**Written request**
Reproduce the lines from the one holding "pose: elev=195.7 azim=32.6" through the last line, both included, substituting "view" for every "pose" and changing nothing else.

--- start of Supplied information ---

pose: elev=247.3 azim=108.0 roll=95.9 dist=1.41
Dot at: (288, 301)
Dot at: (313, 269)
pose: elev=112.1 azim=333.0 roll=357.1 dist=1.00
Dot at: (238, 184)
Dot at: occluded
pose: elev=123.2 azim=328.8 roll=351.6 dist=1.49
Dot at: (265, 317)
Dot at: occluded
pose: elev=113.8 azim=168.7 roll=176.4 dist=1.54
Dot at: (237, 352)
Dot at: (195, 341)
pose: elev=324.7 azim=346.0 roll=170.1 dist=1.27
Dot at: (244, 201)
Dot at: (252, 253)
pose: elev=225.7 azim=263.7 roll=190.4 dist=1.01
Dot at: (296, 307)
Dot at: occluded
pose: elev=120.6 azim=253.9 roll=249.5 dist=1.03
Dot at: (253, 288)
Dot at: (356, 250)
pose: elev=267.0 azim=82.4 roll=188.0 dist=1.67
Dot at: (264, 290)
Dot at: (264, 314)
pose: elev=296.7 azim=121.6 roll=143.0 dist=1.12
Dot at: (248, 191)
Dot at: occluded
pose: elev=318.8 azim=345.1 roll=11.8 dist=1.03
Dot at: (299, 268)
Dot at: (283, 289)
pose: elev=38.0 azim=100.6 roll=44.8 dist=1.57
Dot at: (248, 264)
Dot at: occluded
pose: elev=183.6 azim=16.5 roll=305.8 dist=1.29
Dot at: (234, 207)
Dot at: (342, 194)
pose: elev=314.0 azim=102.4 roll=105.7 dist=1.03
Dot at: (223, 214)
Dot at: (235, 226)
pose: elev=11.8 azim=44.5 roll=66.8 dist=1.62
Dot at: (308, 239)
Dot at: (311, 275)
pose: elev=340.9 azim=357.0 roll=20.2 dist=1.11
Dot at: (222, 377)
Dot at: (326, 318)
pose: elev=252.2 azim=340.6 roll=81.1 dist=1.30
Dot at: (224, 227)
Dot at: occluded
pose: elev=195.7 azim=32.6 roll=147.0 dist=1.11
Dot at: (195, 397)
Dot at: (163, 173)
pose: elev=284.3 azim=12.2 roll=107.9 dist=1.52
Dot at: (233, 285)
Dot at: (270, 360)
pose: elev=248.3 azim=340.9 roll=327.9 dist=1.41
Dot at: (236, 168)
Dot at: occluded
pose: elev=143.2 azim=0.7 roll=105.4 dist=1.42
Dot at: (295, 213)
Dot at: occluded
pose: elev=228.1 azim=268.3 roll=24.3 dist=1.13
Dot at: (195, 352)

--- end of Supplied information ---

**Exercise output**
view: elev=195.7 azim=32.6 roll=147.0 dist=1.11
Dot at: (195, 397)
Dot at: (163, 173)
view: elev=284.3 azim=12.2 roll=107.9 dist=1.52
Dot at: (233, 285)
Dot at: (270, 360)
view: elev=248.3 azim=340.9 roll=327.9 dist=1.41
Dot at: (236, 168)
Dot at: occluded
view: elev=143.2 azim=0.7 roll=105.4 dist=1.42
Dot at: (295, 213)
Dot at: occluded
view: elev=228.1 azim=268.3 roll=24.3 dist=1.13
Dot at: (195, 352)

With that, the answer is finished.